Tutti i cittadini hanno pari dignità sociale e sono eguali davanti alla legge, senza distinzione di sesso, di razza, di lingua, di religione, di opinioni politiche, di condizioni personali e sociali. È compito della Repubblica rimuovere gli ostacoli di ordine economico e sociale, che, limitando di fatto la libertà e l’eguaglianza dei cittadini, impediscono il pieno sviluppo della persona umana e l’effettiva partecipazione di tutti i lavoratori all’organizzazione politica, economica e sociale del Paese..”

Paino parole scritte questa mattina, assumendo di avere ancora qualcuno con una tale profondità umana e culturale capace di scriverle..

In tre righe, sobrie, asciutte, solenni e grandiose, sono condensate secoli e secoli di cultura, movimenti di idee, sensibilità culturali, ideologie e valori religiosi, in una sintesi che può solo essere frutto di una straordinaria passione civile e repubblicana.

Risuonano tra le parole dell’articolo 3 l’egualitarismo illuminista (“Tutti i cittadini hanno pari dignità sociale…senza distinzione”) insieme al personalismo cristiano (commovente il riferimento allo “pieno sviluppo della persona umana”) e poi quella parola “lavoratore” tanto cara al movimento socialista e comunista, con l’idea della sua partecipazione all’organizzazione pubblica  (“l’effettiva partecipazione di tutti i lavoratori all’organizzazione politica, economica e sociale”). Come poi non cogliere quei valori cari al liberalismo solidale, in nome dei quali lo stato non è un arbitro assente e distratto ma è impegnato a “rimuovere gli ostacoli di ordine economico e sociale” che limitano “libertà e l’eguaglianza dei cittadini”.

Come dire? In tre righe ritrovate duecento anni di progresso sociale, di riflessione culturale, di passione politica, di lotta per la libertà e l’uguaglianza, l’emancipazione dei popoli e dei lavoratori, l’afflato alla partecipazione democratica, in una parola di protagonismo repubblicano.

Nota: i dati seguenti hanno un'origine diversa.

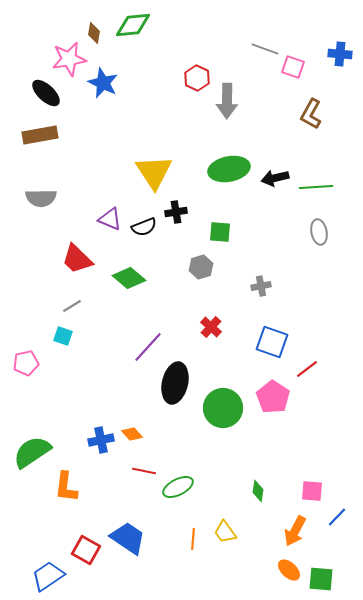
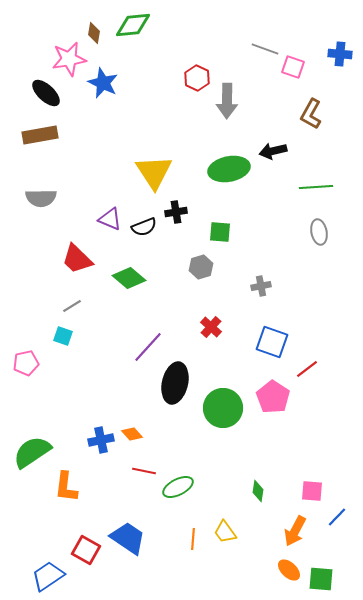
black arrow at (275, 178): moved 2 px left, 27 px up
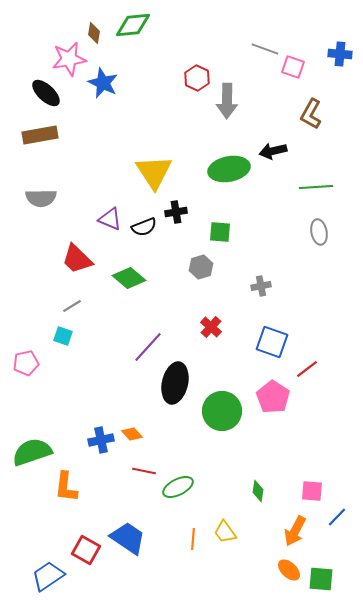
green circle at (223, 408): moved 1 px left, 3 px down
green semicircle at (32, 452): rotated 15 degrees clockwise
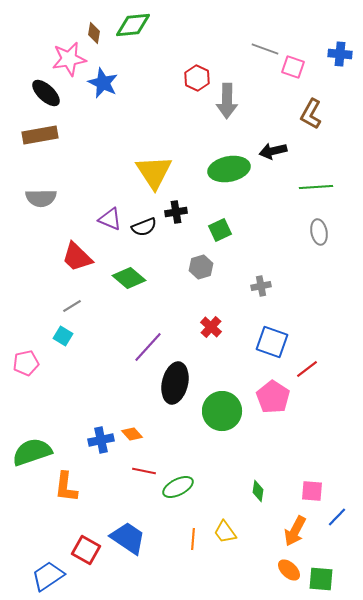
green square at (220, 232): moved 2 px up; rotated 30 degrees counterclockwise
red trapezoid at (77, 259): moved 2 px up
cyan square at (63, 336): rotated 12 degrees clockwise
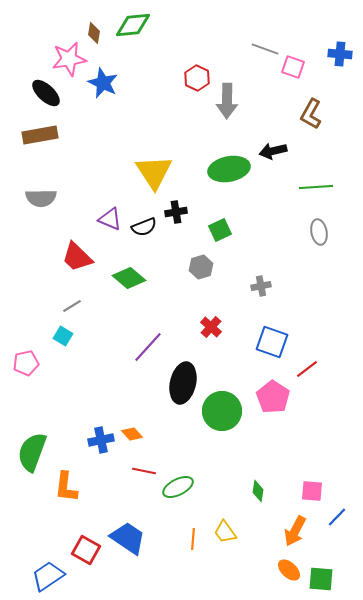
black ellipse at (175, 383): moved 8 px right
green semicircle at (32, 452): rotated 51 degrees counterclockwise
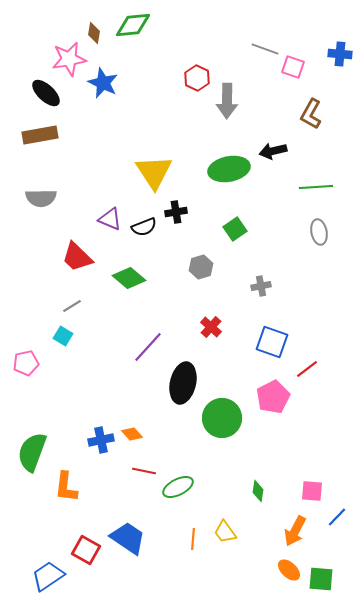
green square at (220, 230): moved 15 px right, 1 px up; rotated 10 degrees counterclockwise
pink pentagon at (273, 397): rotated 12 degrees clockwise
green circle at (222, 411): moved 7 px down
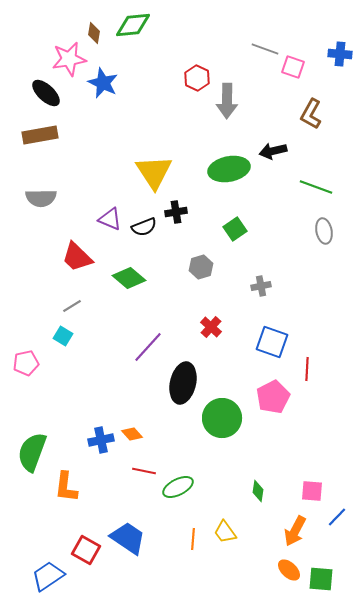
green line at (316, 187): rotated 24 degrees clockwise
gray ellipse at (319, 232): moved 5 px right, 1 px up
red line at (307, 369): rotated 50 degrees counterclockwise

Ecco, pensavo questo: questi due terribili anni ci hanno scosso e hanno fatto traballare la nostra giovane repubblica, minando al fondamento, quel vincolo di solidarietà che ci lega e ci costituisce come popolo. Esiste una via di uscita a questo tempo burrascoso? Esiste una “exit strategy” per ritrovare pace e concordia sociale, serenità e progresso? Forse si: guardando indietro, riappropriandoci di quelle parole che ancora raccontano la nostra dignità e la nostra vocazione di popolo. Quella carta testimonia, con straordinaria freschezza, il valore della nostra comunità nazionale e ci indicano, con sobria convinzione, chi siamo chiamati a diventare, qual è il nostro destino comune, quale il futuro che ci attende.

Leggetele con attenzione: quella carta non testimonia solo il nostro passato ma parla di un sogno, il nostro sogno, quello che i nostri Padri ci hanno affidato. È solo riscoprendo quel sogno che potremo ambire a diventare cittadini, cittadino di un popolo che riconosce nella parola “Italia” la sua cifra costituitiva.